Assigned task A. Quote the XGBoost thread word for word, from "Has anyone been" up to and including "within a group.".
#### Passage to read
Has anyone been able to implement a conditional logistic?

I’m wondering if anyone has been able to implement a conditional logistic solution in XGBoost (even for 1:m matching) - either through transforming data to fit one of the existing objective functions, or creating a custom objective function?

I understand that there is the rank:pairwise objective function but I wanted to avoid this function for two reasons:

  • It doesn’t allow for cross-validation as it cannot handle having the ‘group’ information being populated

  • The output of the rank:pairwise is open to interpretation - I need to the output to be the conditional probability within a group, whereas am I led to understand the output of this model is just some type of raw score used solely for ranking within a group.

Conditional logistic has similarities to both multi:softmax and survival:cox. From what I understand about multi:softmax though it deals with multiple outcome possibilities for each record, whereas I need one successful case across several records in each group. I keep reading the conditional logistic is kind of like a special case of survival:cox but I am unsure of how to pass the ‘group’ index through to the survival:cox function.
########
#### Data for review
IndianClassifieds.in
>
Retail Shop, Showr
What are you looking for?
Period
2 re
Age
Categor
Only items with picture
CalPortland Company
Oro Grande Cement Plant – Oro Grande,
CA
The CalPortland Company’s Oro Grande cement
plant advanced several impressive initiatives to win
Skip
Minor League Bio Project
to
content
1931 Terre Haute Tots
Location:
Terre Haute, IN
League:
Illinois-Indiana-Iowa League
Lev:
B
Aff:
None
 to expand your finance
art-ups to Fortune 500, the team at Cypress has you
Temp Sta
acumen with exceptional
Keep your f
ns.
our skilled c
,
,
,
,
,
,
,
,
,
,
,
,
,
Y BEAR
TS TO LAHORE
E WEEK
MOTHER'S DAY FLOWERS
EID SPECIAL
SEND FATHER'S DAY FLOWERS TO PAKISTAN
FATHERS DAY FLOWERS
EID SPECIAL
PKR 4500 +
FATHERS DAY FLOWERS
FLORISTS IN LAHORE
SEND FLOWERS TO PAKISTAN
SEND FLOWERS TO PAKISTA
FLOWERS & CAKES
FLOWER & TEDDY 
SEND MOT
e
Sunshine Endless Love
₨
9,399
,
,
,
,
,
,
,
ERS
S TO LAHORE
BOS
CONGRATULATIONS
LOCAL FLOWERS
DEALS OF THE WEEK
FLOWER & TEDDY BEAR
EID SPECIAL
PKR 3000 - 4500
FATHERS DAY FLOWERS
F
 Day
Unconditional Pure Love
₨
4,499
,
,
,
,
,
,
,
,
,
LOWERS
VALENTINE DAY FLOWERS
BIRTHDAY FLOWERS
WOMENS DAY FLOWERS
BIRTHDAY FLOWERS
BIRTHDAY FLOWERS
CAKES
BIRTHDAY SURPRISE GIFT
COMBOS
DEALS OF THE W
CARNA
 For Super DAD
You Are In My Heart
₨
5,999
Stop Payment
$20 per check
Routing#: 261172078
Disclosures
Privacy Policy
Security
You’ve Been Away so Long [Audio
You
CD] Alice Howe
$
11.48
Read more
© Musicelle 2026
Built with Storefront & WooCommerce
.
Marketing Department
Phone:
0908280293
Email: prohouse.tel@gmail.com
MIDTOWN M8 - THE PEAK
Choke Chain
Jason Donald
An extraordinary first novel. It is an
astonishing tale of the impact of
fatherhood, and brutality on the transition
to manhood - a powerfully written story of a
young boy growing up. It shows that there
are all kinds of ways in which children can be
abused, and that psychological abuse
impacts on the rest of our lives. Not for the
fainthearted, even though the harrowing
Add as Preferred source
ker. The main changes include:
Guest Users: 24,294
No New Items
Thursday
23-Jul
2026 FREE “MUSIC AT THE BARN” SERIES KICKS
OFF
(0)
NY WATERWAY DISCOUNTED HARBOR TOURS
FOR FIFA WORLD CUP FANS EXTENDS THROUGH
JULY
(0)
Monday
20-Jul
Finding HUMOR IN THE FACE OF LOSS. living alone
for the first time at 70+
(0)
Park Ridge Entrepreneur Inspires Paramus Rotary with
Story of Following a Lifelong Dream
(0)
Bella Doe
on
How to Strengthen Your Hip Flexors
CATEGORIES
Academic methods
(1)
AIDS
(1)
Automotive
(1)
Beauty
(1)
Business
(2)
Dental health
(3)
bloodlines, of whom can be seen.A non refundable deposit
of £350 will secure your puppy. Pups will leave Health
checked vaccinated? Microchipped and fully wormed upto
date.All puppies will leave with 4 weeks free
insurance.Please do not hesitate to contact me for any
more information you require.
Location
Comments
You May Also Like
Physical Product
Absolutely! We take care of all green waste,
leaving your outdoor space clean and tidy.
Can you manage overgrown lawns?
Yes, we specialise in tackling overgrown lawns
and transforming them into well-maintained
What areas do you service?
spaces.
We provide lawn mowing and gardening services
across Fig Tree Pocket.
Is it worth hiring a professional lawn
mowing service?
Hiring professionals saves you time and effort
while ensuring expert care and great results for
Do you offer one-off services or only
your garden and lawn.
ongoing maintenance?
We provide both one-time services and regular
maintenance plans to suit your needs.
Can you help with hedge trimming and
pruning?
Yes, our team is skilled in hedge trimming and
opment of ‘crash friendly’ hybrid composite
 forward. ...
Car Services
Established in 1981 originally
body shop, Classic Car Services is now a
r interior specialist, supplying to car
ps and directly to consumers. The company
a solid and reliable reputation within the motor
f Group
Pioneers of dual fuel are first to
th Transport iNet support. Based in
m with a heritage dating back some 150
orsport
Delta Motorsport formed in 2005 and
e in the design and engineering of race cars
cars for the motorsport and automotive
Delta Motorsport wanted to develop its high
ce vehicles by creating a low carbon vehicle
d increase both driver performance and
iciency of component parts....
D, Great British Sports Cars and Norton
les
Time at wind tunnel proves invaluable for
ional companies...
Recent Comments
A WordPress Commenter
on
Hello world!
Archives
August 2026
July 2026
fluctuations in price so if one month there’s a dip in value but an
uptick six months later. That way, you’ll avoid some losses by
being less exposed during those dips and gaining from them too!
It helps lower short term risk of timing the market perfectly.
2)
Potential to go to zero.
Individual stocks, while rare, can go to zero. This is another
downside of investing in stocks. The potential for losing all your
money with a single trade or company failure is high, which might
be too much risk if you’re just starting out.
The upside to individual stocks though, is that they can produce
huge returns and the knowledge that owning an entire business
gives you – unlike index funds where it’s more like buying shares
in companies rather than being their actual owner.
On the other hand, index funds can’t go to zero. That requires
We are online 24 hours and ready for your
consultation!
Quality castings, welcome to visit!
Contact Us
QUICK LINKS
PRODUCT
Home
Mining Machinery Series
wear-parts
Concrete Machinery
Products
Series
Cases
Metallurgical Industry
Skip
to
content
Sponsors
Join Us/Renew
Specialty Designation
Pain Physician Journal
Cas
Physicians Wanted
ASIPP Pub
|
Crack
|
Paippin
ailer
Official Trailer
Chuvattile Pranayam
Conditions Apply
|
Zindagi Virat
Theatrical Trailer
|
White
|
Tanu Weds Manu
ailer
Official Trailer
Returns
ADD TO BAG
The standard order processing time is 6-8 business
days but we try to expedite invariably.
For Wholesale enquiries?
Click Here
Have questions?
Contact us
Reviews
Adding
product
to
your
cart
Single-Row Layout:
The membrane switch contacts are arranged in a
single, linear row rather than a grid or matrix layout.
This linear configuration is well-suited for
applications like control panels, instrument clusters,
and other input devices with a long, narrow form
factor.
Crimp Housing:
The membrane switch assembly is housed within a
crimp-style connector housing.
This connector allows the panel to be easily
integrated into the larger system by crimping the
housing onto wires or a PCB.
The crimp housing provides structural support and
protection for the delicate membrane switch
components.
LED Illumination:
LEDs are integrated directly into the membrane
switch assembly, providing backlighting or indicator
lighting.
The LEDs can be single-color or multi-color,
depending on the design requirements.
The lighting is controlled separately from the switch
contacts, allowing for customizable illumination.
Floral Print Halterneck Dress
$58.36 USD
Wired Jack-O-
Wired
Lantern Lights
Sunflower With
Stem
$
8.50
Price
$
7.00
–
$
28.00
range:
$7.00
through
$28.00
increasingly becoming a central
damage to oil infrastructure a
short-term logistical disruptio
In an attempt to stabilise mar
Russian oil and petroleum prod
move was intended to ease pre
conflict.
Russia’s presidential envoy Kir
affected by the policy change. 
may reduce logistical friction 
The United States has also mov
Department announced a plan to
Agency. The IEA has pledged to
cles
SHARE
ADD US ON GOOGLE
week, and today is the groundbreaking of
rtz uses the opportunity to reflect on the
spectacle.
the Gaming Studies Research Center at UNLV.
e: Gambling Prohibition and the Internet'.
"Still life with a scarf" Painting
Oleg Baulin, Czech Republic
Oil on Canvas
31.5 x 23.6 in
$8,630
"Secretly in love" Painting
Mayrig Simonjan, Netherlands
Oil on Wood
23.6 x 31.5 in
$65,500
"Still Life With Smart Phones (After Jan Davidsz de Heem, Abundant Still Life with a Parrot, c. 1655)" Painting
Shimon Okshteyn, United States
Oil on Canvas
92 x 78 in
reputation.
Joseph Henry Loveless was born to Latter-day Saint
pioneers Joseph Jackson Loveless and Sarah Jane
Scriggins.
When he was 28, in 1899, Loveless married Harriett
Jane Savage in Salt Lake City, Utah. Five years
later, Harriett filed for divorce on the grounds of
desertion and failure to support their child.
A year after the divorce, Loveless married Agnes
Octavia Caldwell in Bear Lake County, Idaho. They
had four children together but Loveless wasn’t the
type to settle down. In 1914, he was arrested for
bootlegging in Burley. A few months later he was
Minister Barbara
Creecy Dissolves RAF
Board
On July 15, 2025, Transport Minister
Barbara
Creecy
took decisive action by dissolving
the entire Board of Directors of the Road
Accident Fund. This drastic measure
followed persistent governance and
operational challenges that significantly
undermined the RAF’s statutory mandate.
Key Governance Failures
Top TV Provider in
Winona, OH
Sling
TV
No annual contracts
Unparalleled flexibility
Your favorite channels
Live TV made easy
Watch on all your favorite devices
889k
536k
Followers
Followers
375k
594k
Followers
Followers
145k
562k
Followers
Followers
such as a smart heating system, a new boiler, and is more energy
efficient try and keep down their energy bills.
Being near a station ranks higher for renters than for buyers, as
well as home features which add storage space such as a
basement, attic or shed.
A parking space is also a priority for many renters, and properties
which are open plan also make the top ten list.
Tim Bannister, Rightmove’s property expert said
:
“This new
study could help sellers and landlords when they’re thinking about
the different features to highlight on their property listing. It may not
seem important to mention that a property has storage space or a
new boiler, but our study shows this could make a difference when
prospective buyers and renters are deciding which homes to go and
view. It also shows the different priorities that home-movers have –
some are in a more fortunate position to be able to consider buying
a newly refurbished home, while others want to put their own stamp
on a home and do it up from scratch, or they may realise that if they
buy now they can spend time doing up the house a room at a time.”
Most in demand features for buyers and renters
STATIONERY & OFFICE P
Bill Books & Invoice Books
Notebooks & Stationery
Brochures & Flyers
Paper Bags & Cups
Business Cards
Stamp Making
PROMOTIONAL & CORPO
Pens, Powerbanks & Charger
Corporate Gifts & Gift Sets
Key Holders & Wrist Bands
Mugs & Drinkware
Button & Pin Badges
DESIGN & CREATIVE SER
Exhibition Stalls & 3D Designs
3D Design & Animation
########
Assigned task B. Please swap "Stop Payment" for "Cancel Payment" in the records from their first line up to and including the line with "young boy growing up. It shows that there", and return only those lines with nothing else changed.

Your response A.
Has anyone been able to implement a conditional logistic?

I’m wondering if anyone has been able to implement a conditional logistic solution in XGBoost (even for 1:m matching) - either through transforming data to fit one of the existing objective functions, or creating a custom objective function?

I understand that there is the rank:pairwise objective function but I wanted to avoid this function for two reasons:

  • It doesn’t allow for cross-validation as it cannot handle having the ‘group’ information being populated

  • The output of the rank:pairwise is open to interpretation - I need to the output to be the conditional probability within a group, whereas am I led to understand the output of this model is just some type of raw score used solely for ranking within a group.

Your response B.
IndianClassifieds.in
>
Retail Shop, Showr
What are you looking for?
Period
2 re
Age
Categor
Only items with picture
CalPortland Company
Oro Grande Cement Plant – Oro Grande,
CA
The CalPortland Company’s Oro Grande cement
plant advanced several impressive initiatives to win
Skip
Minor League Bio Project
to
content
1931 Terre Haute Tots
Location:
Terre Haute, IN
League:
Illinois-Indiana-Iowa League
Lev:
B
Aff:
None
 to expand your finance
art-ups to Fortune 500, the team at Cypress has you
Temp Sta
acumen with exceptional
Keep your f
ns.
our skilled c
,
,
,
,
,
,
,
,
,
,
,
,
,
Y BEAR
TS TO LAHORE
E WEEK
MOTHER'S DAY FLOWERS
EID SPECIAL
SEND FATHER'S DAY FLOWERS TO PAKISTAN
FATHERS DAY FLOWERS
EID SPECIAL
PKR 4500 +
FATHERS DAY FLOWERS
FLORISTS IN LAHORE
SEND FLOWERS TO PAKISTAN
SEND FLOWERS TO PAKISTA
FLOWERS & CAKES
FLOWER & TEDDY 
SEND MOT
e
Sunshine Endless Love
₨
9,399
,
,
,
,
,
,
,
ERS
S TO LAHORE
BOS
CONGRATULATIONS
LOCAL FLOWERS
DEALS OF THE WEEK
FLOWER & TEDDY BEAR
EID SPECIAL
PKR 3000 - 4500
FATHERS DAY FLOWERS
F
 Day
Unconditional Pure Love
₨
4,499
,
,
,
,
,
,
,
,
,
LOWERS
VALENTINE DAY FLOWERS
BIRTHDAY FLOWERS
WOMENS DAY FLOWERS
BIRTHDAY FLOWERS
BIRTHDAY FLOWERS
CAKES
BIRTHDAY SURPRISE GIFT
COMBOS
DEALS OF THE W
CARNA
 For Super DAD
You Are In My Heart
₨
5,999
Cancel Payment
$20 per check
Routing#: 261172078
Disclosures
Privacy Policy
Security
You’ve Been Away so Long [Audio
You
CD] Alice Howe
$
11.48
Read more
© Musicelle 2026
Built with Storefront & WooCommerce
.
Marketing Department
Phone:
0908280293
Email: prohouse.tel@gmail.com
MIDTOWN M8 - THE PEAK
Choke Chain
Jason Donald
An extraordinary first novel. It is an
astonishing tale of the impact of
fatherhood, and brutality on the transition
to manhood - a powerfully written story of a
young boy growing up. It shows that there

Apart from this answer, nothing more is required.